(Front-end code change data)
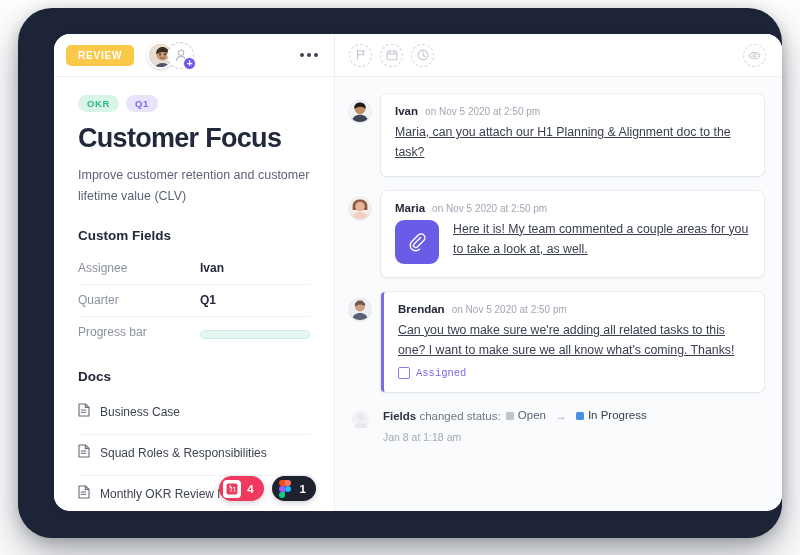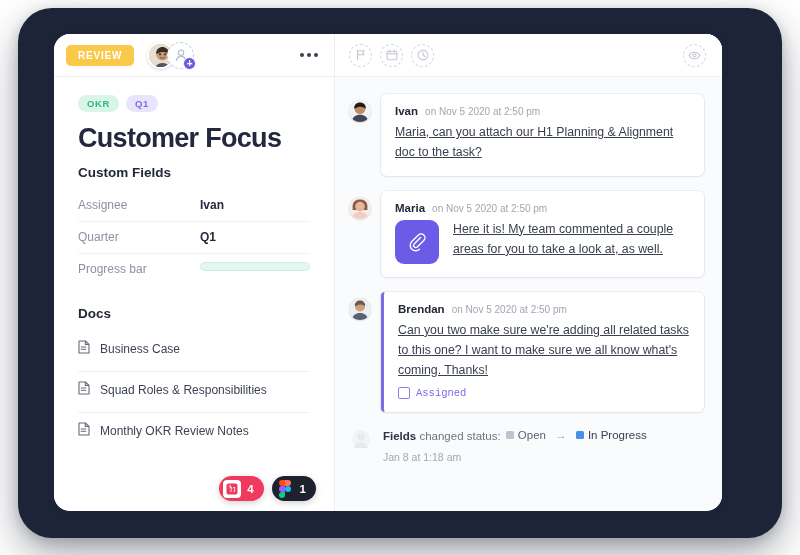--- a/index.html
+++ b/index.html
@@ -22,7 +22,7 @@
   #screen {
     position: absolute;
     left: 36px; top: 26px;
-    width: 668px; height: 477px;
+    width: 728px; height: 477px;
     background: #ffffff;
     border-radius: 16px;
     overflow: hidden;

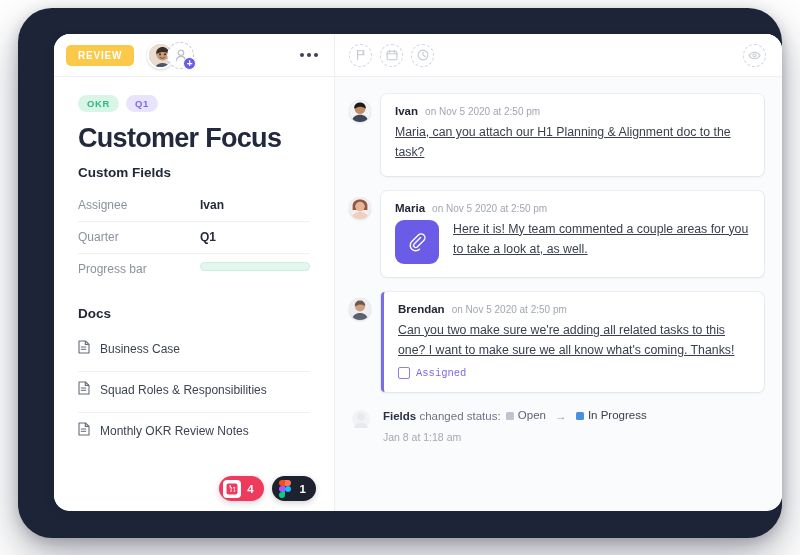--- a/index.html
+++ b/index.html
@@ -286,6 +286,7 @@
         </div>
 
         <h1 id="page-title">Customer Focus</h1>
+        <p id="page-desc">Improve customer retention and customer lifetime value (CLV)</p>
 
         <div>
           <div class="section-heading">Custom Fields</div>

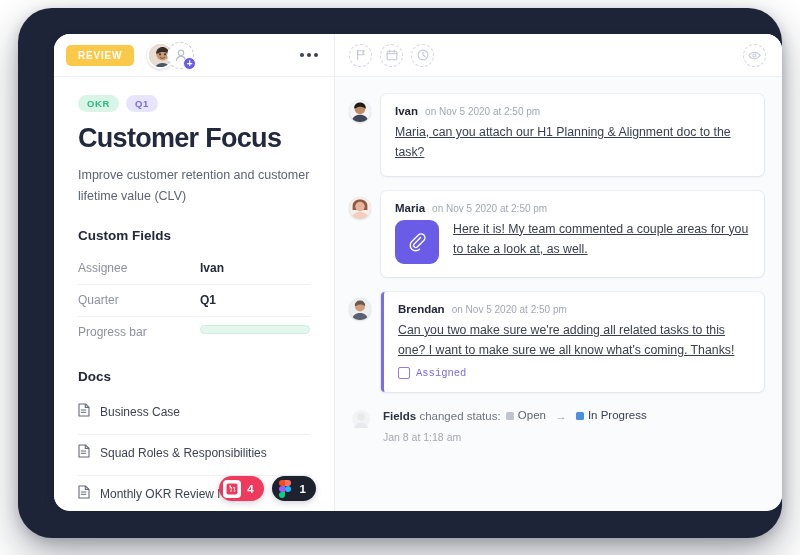--- a/index.html
+++ b/index.html
@@ -107,7 +107,7 @@
     font-size: 13.5px; font-weight: bold; color: #222838; margin-bottom: 10px;
   }
   .field-row {
-    display: flex; align-items: flex-start;
+    display: flex; align-items: flex-end;
     padding: 8px 0 9px;
     border-bottom: 1px solid #f0f1f5;
     font-size: 12px;

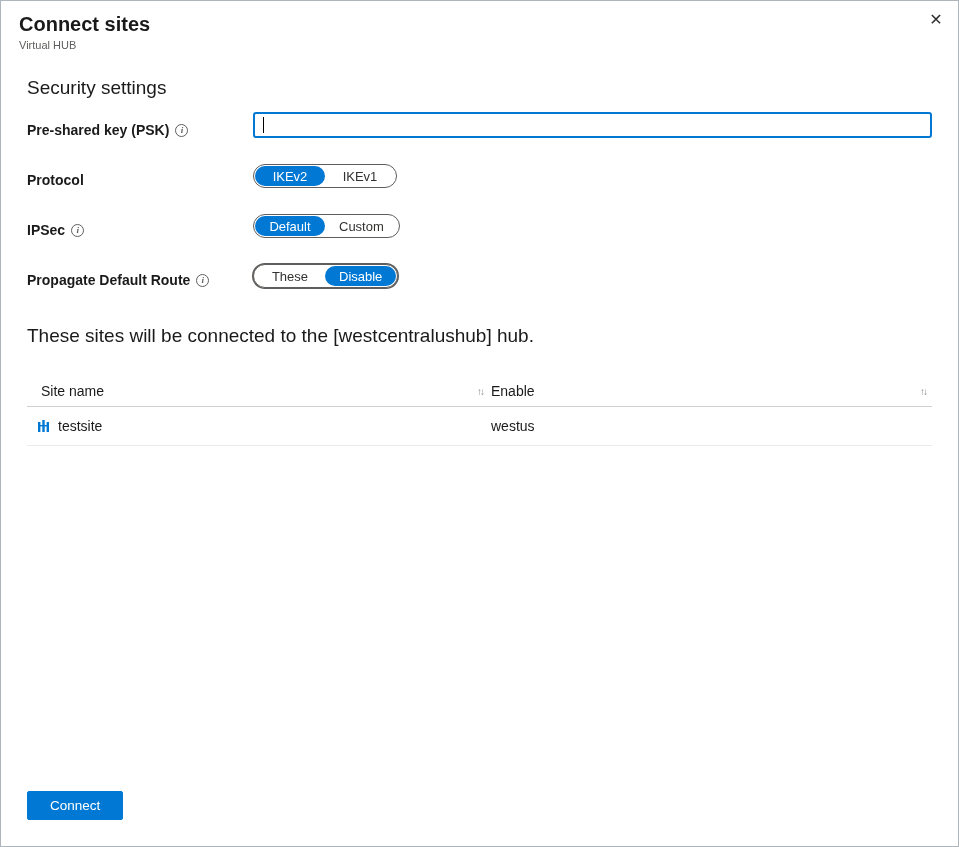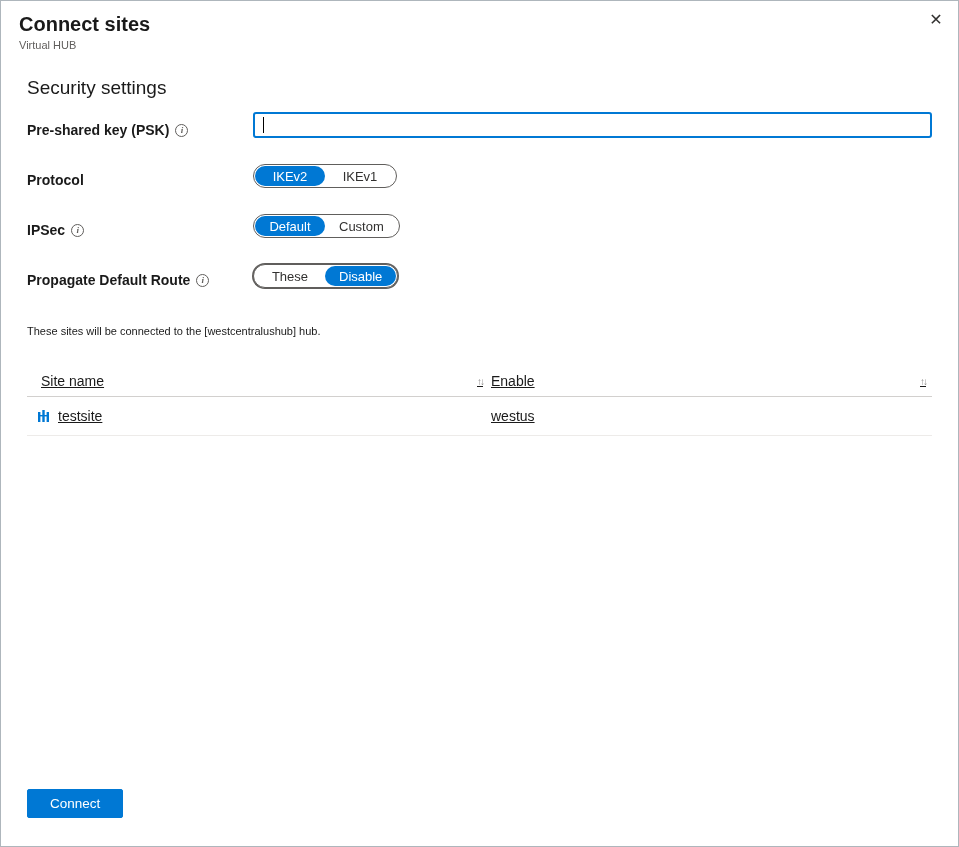--- a/index.html
+++ b/index.html
@@ -72,7 +72,7 @@
     display: inline-flex; align-items: center; justify-content: center;
   }
   .seg.selected { background: var(--accent, #0078d4); color: #ffffff; }
-  .message { margin: 37px 26px 0 26px; font-size: 11px; }
+  .message { margin: 37px 26px 0 26px; font-size: 19px; }
   .sites-table { margin: 29px 26px 0 26px; text-decoration: underline; }
   .t-head { display: flex; border-bottom: 1px solid #d2d0ce; }
   .t-row { display: flex; border-bottom: 1px solid #edebe9; }

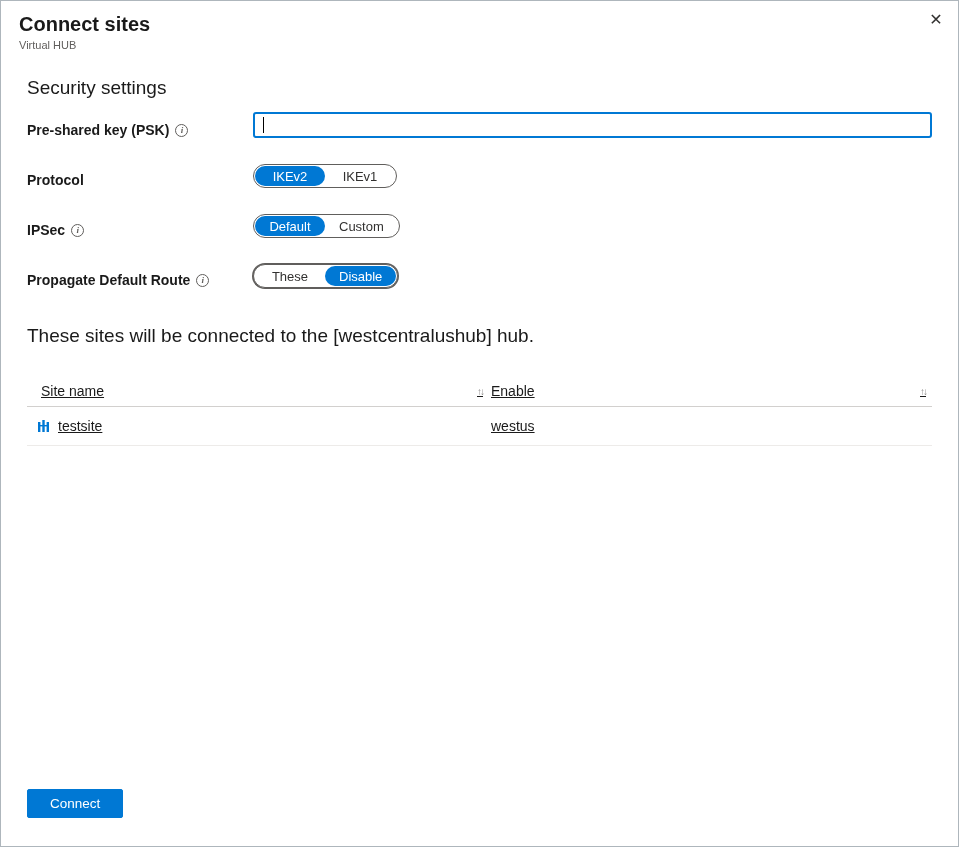--- a/index.html
+++ b/index.html
@@ -73,7 +73,7 @@
   }
   .seg.selected { background: var(--accent, #0078d4); color: #ffffff; }
   .message { margin: 37px 26px 0 26px; font-size: 19px; }
-  .sites-table { margin: 29px 26px 0 26px; text-decoration: underline; }
+  .sites-table { margin: 29px 26px 0 26px; }
   .t-head { display: flex; border-bottom: 1px solid #d2d0ce; }
   .t-row { display: flex; border-bottom: 1px solid #edebe9; }
   .t-cell { display: flex; align-items: center; font-size: 14px; }

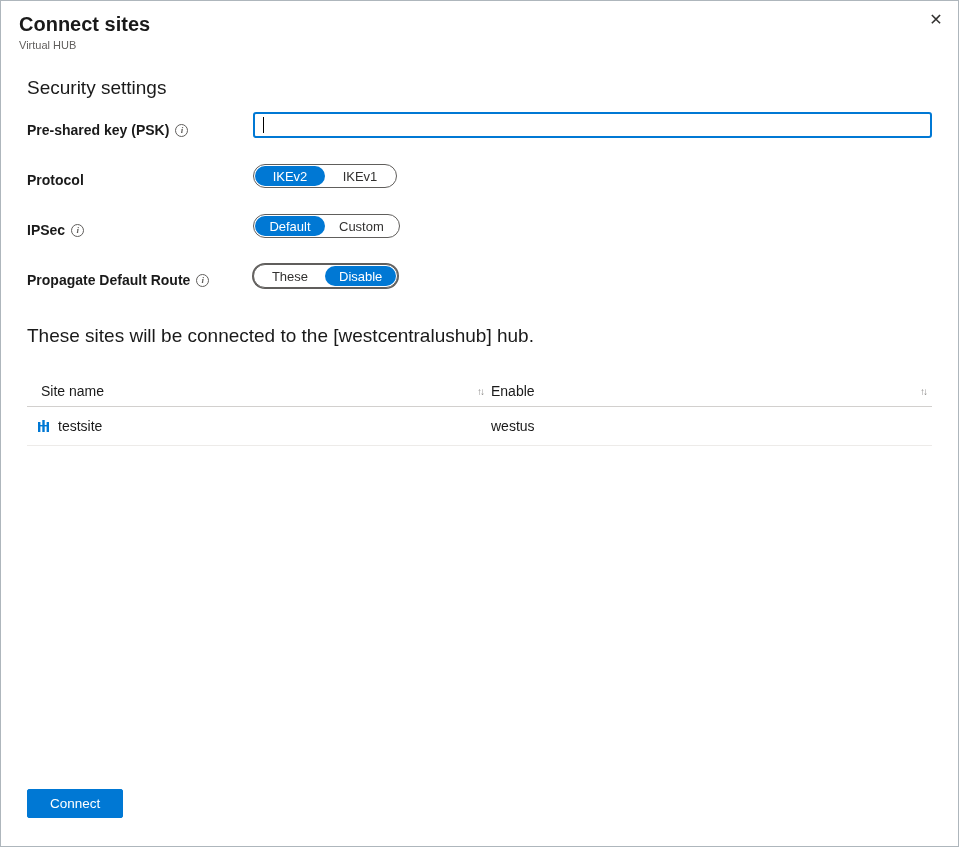--- a/index.html
+++ b/index.html
@@ -85,7 +85,7 @@
   .t-row .col-region { justify-content: flex-start; }
   .sort-icon { font-size: 10px; color: #8a8886; letter-spacing: -2px; cursor: pointer; user-select: none; }
   .site-icon { display: inline-flex; align-items: center; }
-  .footer { position: absolute; left: 0; right: 0; bottom: 0; padding: 0 26px 28px 26px; margin-top: 16px; }
+  .footer { position: absolute; left: 0; right: 0; bottom: 8px; padding: 0 26px 18px 26px; margin-top: 16px; }
   .connect-btn {
     background: var(--accent, #0078d4);
     color: #ffffff;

* DIRECTIONS FOR THIS TASK: Whenever a line in the entries above includes the word "items", pull that line out.

* EXERCISE RESPONSE:
-    display: flex; align-items: flex-start;
+    display: flex; align-items: flex-end;
     display: inline-flex; align-items: center; justify-content: center;
   .t-cell { display: flex; align-items: center; font-size: 14px; }
   .site-icon { display: inline-flex; align-items: center; }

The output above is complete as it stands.